Tuesday, October 18, 2011

An Insight From the Past Into the Occupy Wall Street Protesters of the Present

James Pethokoukis, writing in the American Enterprise blog, quotes the famed economist Joseph Schumpeter regarding the type of people who make up discontented mobs in an advanced economy such as the Occupy Wall Street crowd:

The man who has gone through a college or university easily becomes psychically unemployable in manual occupations without necessarily acquiring employability in, say, professional work. All those who are unemployed or unsatisfactorily employed or unemployable drift into the vocations in which standards are least definite. … They swell the host of intellectuals … whose numbers hence increase disproportionately. They enter it in a thoroughly discontented frame of mind. Discontent breeds resentment … righteous indignation about the wrongs of capitalism.

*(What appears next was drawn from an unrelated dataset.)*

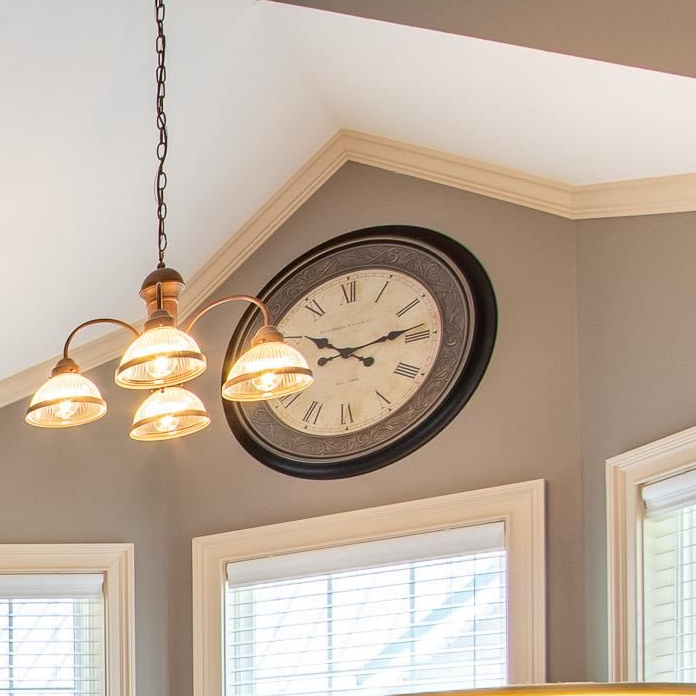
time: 10:13
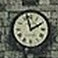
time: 1:57
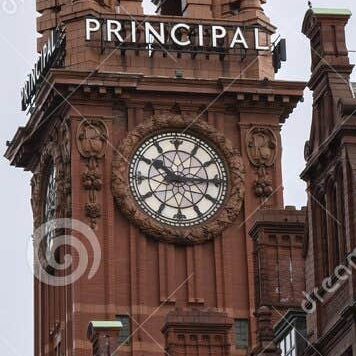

I almost became one of these folks, and maybe I still am, although becoming a lawyer has allowed me to hide my unemployability, at least to date.   But I think Schumpeter is almost perfect here... we have allowed our universities the luxury of teaching gibberish to young people, subsidized by the wealth of the nation through loans filtered through unaccountable banking bureaucracies, and now we are reaping the whirlwind.